Because you have <script>s after your stylesheets, not just stylesheets. Really, controlled experiments are hard. You have to hold all but one variable constant.

In that case, the link would not block layout.

Yes, which is why you get a performance hit when it loads. But I thought we were talking about stylesheets that don't "really" affect layout (late-loading stylesheets, which you wanted).

In "Shiretoko" 1.9.1b3pre, a deferred script waits for all stylesheets
to load before running. However, this is not guaranteed behavior in
any standard.

True. At least not yet. I suspect it's pretty much required for web compat, though, which is why it's implemented that way. Or at the very least the scripts need to wait for the stylesheets that came before them.

Question: When the stylesheet is eventually applied, could the reflow
be optimized for performance?
Not easily, no.  Or rather, the reflow already is; the style data
recomputation is the hard part.

What would make it easier? I'd really like to know how to design my
pages so that they are faster and more responsive.

Well, one option is to stop worrying about micromanaging the load order and assume that speculative parsing will solve your problems.... will it?

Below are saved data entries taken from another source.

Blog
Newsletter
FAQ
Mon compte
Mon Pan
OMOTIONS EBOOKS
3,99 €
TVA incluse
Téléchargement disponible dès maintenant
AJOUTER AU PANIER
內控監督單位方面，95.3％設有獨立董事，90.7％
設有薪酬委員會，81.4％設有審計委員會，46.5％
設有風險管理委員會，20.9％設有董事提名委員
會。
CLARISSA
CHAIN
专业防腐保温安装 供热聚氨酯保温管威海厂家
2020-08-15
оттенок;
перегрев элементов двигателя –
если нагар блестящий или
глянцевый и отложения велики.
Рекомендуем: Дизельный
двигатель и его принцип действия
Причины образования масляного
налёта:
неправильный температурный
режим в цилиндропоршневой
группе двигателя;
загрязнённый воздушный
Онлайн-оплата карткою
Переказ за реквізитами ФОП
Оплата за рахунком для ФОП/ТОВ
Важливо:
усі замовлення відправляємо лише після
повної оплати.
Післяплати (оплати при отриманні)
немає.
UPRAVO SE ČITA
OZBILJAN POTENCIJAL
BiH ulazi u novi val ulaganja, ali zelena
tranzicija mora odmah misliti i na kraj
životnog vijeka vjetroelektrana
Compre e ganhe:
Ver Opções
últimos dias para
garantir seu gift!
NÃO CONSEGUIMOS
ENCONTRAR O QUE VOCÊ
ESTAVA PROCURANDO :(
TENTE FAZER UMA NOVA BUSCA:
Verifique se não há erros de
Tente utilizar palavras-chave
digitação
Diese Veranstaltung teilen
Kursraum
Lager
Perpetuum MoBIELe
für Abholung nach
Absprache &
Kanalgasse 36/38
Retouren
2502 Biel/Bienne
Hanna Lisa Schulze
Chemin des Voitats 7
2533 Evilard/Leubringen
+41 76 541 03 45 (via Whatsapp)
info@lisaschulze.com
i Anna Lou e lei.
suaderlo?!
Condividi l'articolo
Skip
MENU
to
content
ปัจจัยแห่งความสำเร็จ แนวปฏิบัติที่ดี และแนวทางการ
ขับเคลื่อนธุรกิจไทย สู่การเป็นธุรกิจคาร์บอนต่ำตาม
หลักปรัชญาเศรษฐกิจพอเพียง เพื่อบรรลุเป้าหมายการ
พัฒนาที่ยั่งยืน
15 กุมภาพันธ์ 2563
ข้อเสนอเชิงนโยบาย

A deferred stylesheet being requested by the browser would not be a
problem. Mozilla already makes predictive fetches for links. However,
if a deferred stylesheet is fetched during loading, should that
stylesheet (and rules.length, etc) be accessible via script in that
time? Should the deferred link fire a load event after the request
completes?

In my opinion, prefetching should have no effect on what the DOM sees. It should just make it look like the network load took a lot less time than it would otherwise.

In other words, you load the stylesheet, parse it, whatever, but don't hook it up to the document until you "really" parse the <link> tag.